(Document images with source code)
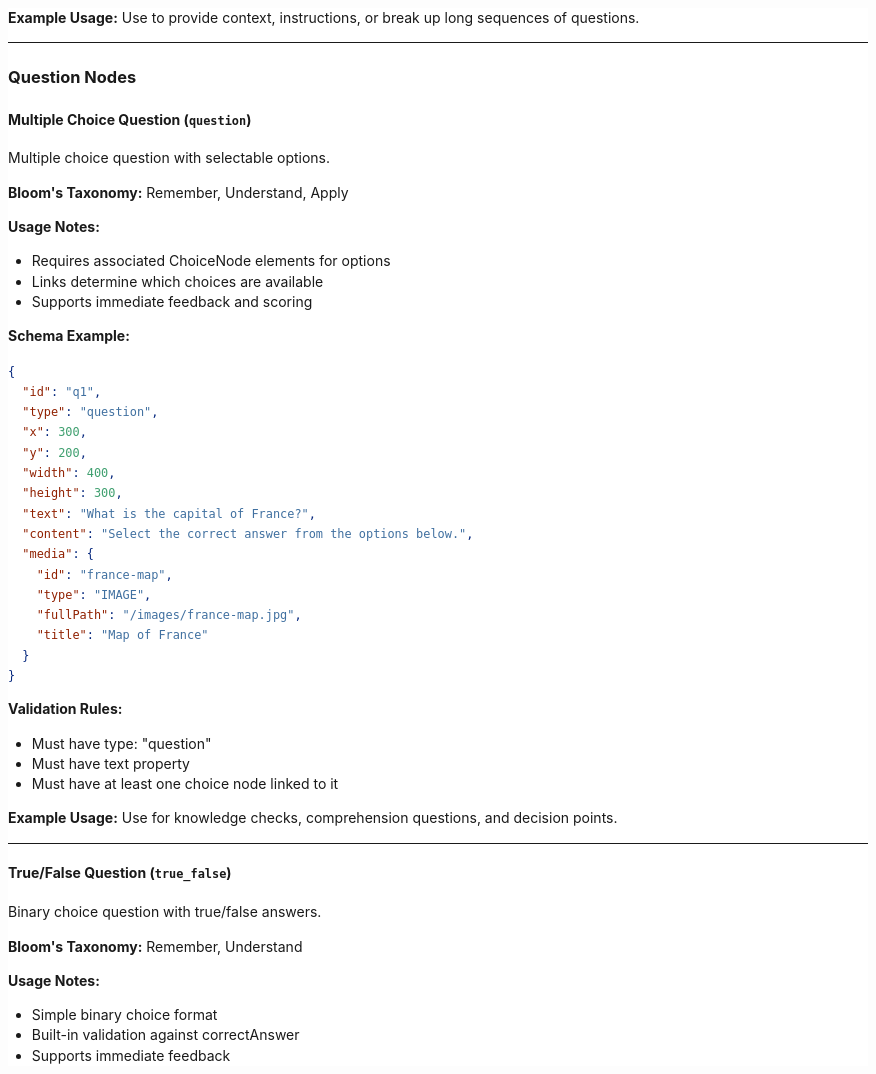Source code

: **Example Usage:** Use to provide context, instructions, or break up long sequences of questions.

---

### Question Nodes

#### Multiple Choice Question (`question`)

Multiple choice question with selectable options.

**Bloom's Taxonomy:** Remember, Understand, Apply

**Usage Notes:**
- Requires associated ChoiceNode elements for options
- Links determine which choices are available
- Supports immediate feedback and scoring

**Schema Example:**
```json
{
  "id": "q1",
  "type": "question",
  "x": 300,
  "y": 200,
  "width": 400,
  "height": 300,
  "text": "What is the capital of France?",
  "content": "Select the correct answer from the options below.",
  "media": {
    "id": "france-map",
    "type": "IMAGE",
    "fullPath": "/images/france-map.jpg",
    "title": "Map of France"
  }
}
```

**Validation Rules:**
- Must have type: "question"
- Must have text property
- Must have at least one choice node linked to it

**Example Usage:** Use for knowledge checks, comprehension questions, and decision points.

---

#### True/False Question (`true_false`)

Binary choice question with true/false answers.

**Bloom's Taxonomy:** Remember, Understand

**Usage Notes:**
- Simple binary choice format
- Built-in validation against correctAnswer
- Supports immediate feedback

...

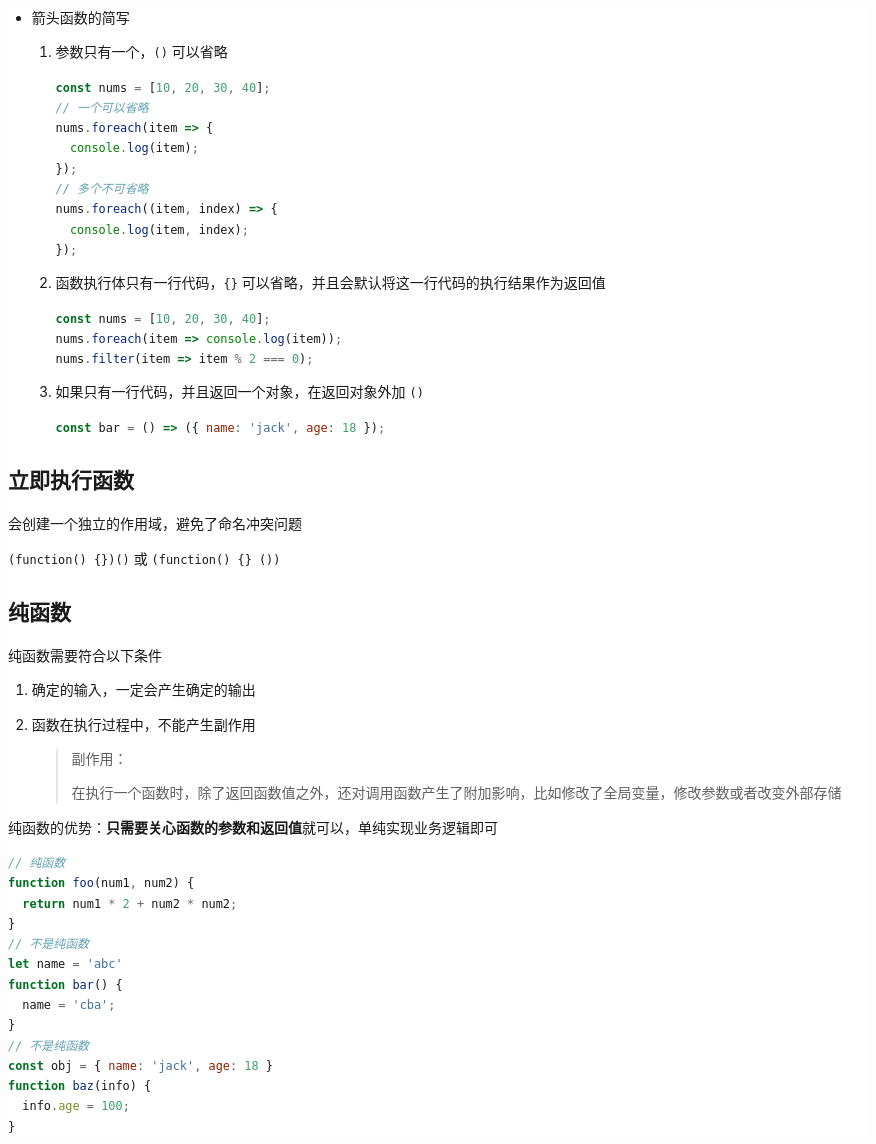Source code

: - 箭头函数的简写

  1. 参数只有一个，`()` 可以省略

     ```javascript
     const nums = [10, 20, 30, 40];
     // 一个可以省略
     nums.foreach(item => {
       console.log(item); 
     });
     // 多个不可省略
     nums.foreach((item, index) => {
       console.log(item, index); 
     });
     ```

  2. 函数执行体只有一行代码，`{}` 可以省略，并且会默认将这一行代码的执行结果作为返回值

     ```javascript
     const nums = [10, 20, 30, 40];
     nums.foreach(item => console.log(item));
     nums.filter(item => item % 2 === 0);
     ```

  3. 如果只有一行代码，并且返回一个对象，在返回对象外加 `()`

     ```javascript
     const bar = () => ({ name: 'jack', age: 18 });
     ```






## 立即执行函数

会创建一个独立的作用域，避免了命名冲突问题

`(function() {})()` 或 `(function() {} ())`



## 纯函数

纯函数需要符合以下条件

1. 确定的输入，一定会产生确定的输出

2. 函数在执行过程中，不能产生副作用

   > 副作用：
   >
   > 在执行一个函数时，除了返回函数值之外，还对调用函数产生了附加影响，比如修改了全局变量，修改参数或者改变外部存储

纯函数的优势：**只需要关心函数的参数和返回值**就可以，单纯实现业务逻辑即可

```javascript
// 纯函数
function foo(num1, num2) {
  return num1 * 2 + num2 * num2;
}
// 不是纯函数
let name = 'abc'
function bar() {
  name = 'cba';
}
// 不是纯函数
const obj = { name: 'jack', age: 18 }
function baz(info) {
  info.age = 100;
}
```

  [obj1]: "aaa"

→ Exercise aim
Scan the preceding records line by line, and state how many lines contain "Supports". Nothing else belongs in the answer.

→ Reply
2